In diesen vier Tagen, | so hört ich immerdar,

Wol an dreißigtausend Mark | oder mehr noch gar

Ward um seine Seele | den Armen hingegeben,

Indes war gar zerronnen | seine große Schöne wie sein Leben.

1096

Als vom Gottesdienste | verhallt war der Gesang,

Mit ungefügem Leide | des Volkes Menge rang.

Man ließ ihn aus dem Münster | zu dem Grabe tragen.

Da hörte man auch anders | nichts als Weinen und Klagen.

1097

Das Volk mit lautem Wehruf | schloß im Zug sich an:

Froh war da Niemand, | weder Weib noch Mann.

Eh er bestattet wurde, | las und sang man da:

Hei! was man guter Pfaffen | bei seiner Bestattung sah!

1098

Bevor da zu dem Grabe | kam das getreue Weib,

Rang sie mit solchem Jammer | um Siegfriedens Leib,

Daß man sie mit Wasser | vom Brunnen oft begoß:

Ihres Herzens Kummer | war über die Maßen groß.

1099

Es war ein großes Wunder, | daß sie zu Kräften kam.

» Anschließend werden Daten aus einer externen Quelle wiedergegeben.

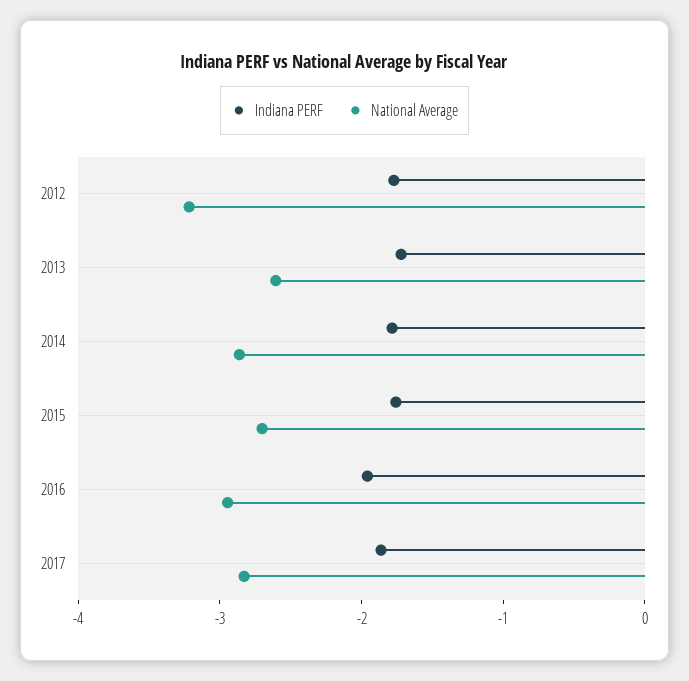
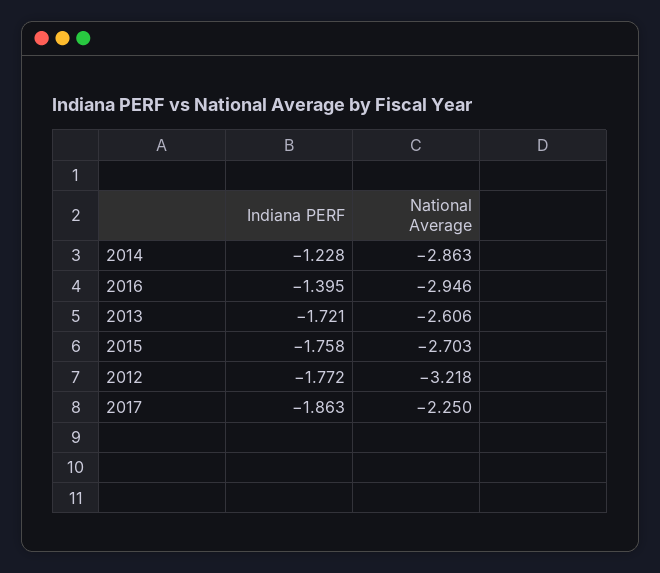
Indiana PERF, 2014: -1.8 -> -1.228
Indiana PERF, 2016: -2 -> -1.395
National Average, 2017: -2.8 -> -2.25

Es halfen ihr mit Klagen | viel Frauen lobesam.

«Ihr, meines Siegfrieds Mannen,» | sprach die Königin,

«Erweist mir eine Gnade | aus erbarmendem Sinn.

1100

«Laßt mir nach meinem Leide | die kleinste Gunst geschehn»,

Daß ich sein schönes Angesicht | noch einmal dürfe sehn,»

Da bat sie im Jammer | so lang und so stark,

Daß man zerbrechen muste | den schön geschmiedeten Sarg.

1101

Hin brachte man die Königin, | wo sie ihn liegen fand.

Sein schönes Haupt erhob sie | mit ihrer weißen Hand

Und küsste so den Todten, | den edeln Ritter gut:

Ihre lichten Augen | vor Leide weinten sie Blut.

1102

Ein jammervolles Scheiden | sah man da geschehn.

Man trug sie von dannen, | sie vermochte nicht zu gehn.

Da lag ohne Sinne | das herrliche Weib:

Vor Leid wollt ersterben | ihr viel wonniglicher Leib.

1103

Als der edle Degen | also begraben war,

Sah man in großem Leide | die Helden immerdar,

Die ihn begleitet hatten | aus Nibelungenland:

Fröhlich gar selten | man da Siegmunden fand.

1104

Wohl Mancher war darunter, | der drei Tage lang

Vor dem großen Leide | weder aß noch trank;

Da konnten sie's nicht länger | dem Leib entziehen mehr:

Sie genasen von den Schmerzen, | wie noch Mancher wohl seither.

1105

Kriemhild der Sinne ledig | in Ohnmächten lag

Den Tag und den Abend | bis an den andern Tag.

Was Jemand sprechen mochte, | es ward ihr gar nicht kund.

Es lag in gleichen Nöthen | auch der König Siegmund.

1106

Kaum daß ihn zur Besinnung | zu bringen noch gelang.

Seine Kräfte waren | von starkem Leide krank:

Das war wohl kein Wunder. | Die in seiner Pflicht

sprachen: «Laßt uns heimziehn: | es duldet uns hier länger nicht.»